Retype, exactly and completely, the listing that comes next, skipping its images.

===============

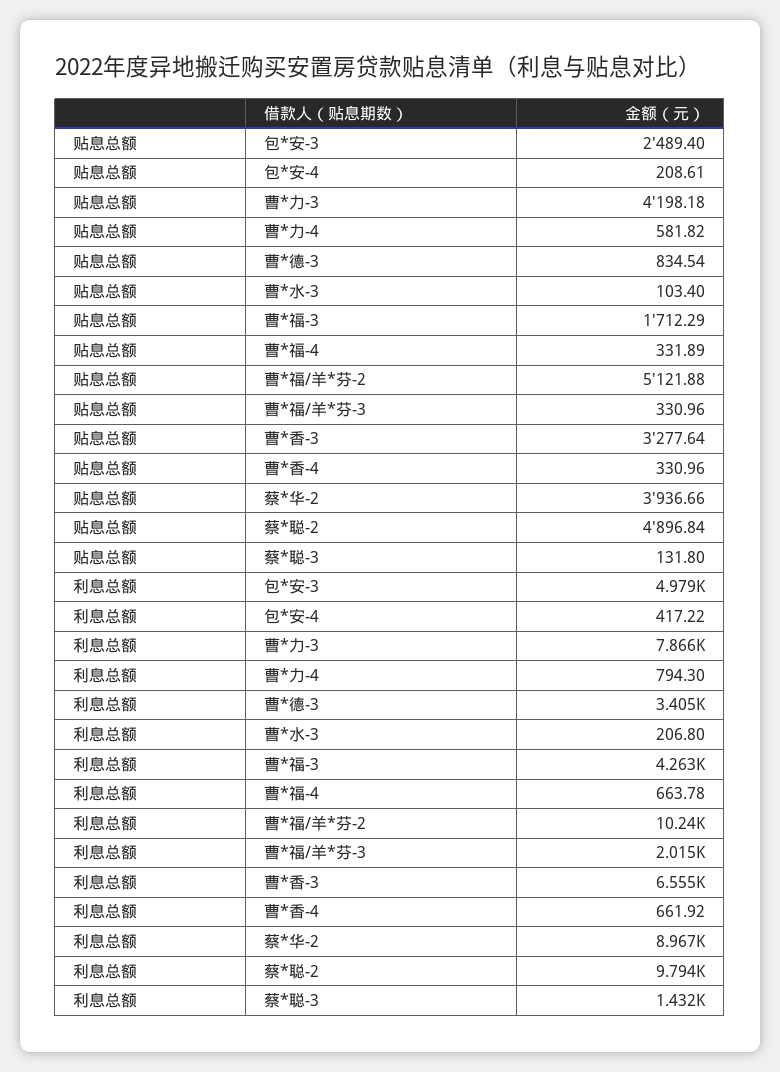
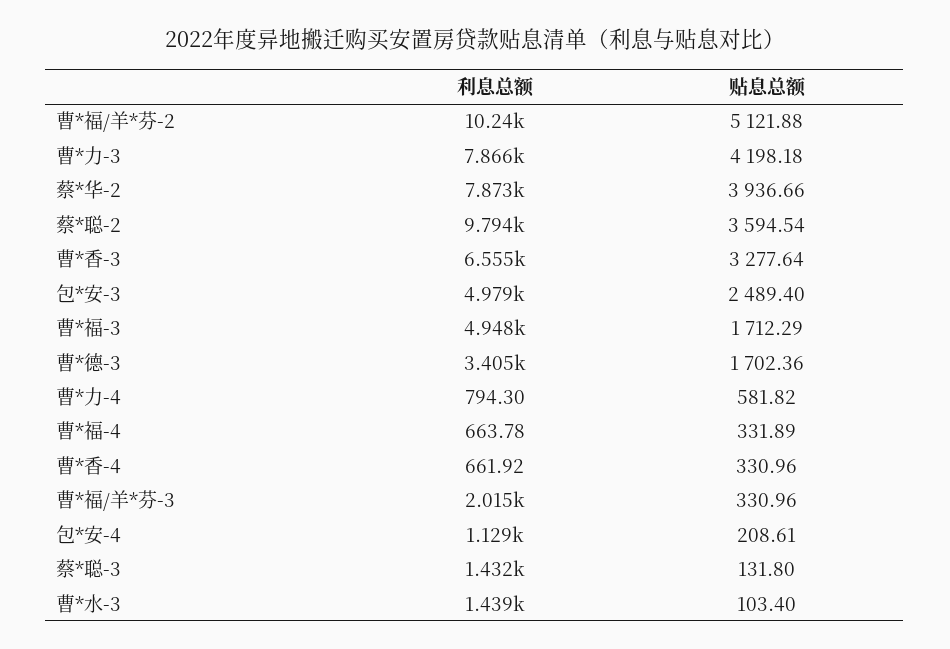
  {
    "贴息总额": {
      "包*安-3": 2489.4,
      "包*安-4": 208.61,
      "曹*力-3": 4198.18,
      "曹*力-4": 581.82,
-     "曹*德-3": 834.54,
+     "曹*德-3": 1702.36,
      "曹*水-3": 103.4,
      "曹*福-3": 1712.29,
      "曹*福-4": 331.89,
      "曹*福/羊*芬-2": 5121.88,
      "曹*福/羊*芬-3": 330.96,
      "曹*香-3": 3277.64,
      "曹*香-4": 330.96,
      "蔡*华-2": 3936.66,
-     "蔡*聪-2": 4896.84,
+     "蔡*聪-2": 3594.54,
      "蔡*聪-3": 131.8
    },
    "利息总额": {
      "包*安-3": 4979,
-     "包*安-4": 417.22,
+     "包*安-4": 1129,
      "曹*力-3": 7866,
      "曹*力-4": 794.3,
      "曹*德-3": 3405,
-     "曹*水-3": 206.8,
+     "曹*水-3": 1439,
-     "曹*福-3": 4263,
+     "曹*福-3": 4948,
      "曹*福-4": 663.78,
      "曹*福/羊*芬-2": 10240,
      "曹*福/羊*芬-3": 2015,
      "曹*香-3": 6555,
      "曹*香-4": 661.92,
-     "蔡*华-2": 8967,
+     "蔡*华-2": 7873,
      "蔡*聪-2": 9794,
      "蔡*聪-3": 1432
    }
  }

===============

» **Result for this task**
  {
    "贴息总额": {
      "包*安-3": 2489.4,
      "包*安-4": 208.61,
      "曹*力-3": 4198.18,
      "曹*力-4": 581.82,
-     "曹*德-3": 834.54,
+     "曹*德-3": 1702.36,
      "曹*水-3": 103.4,
      "曹*福-3": 1712.29,
      "曹*福-4": 331.89,
      "曹*福/羊*芬-2": 5121.88,
      "曹*福/羊*芬-3": 330.96,
      "曹*香-3": 3277.64,
      "曹*香-4": 330.96,
      "蔡*华-2": 3936.66,
-     "蔡*聪-2": 4896.84,
+     "蔡*聪-2": 3594.54,
      "蔡*聪-3": 131.8
    },
    "利息总额": {
      "包*安-3": 4979,
-     "包*安-4": 417.22,
+     "包*安-4": 1129,
      "曹*力-3": 7866,
      "曹*力-4": 794.3,
      "曹*德-3": 3405,
-     "曹*水-3": 206.8,
+     "曹*水-3": 1439,
-     "曹*福-3": 4263,
+     "曹*福-3": 4948,
      "曹*福-4": 663.78,
      "曹*福/羊*芬-2": 10240,
      "曹*福/羊*芬-3": 2015,
      "曹*香-3": 6555,
      "曹*香-4": 661.92,
-     "蔡*华-2": 8967,
+     "蔡*华-2": 7873,
      "蔡*聪-2": 9794,
      "蔡*聪-3": 1432
    }
  }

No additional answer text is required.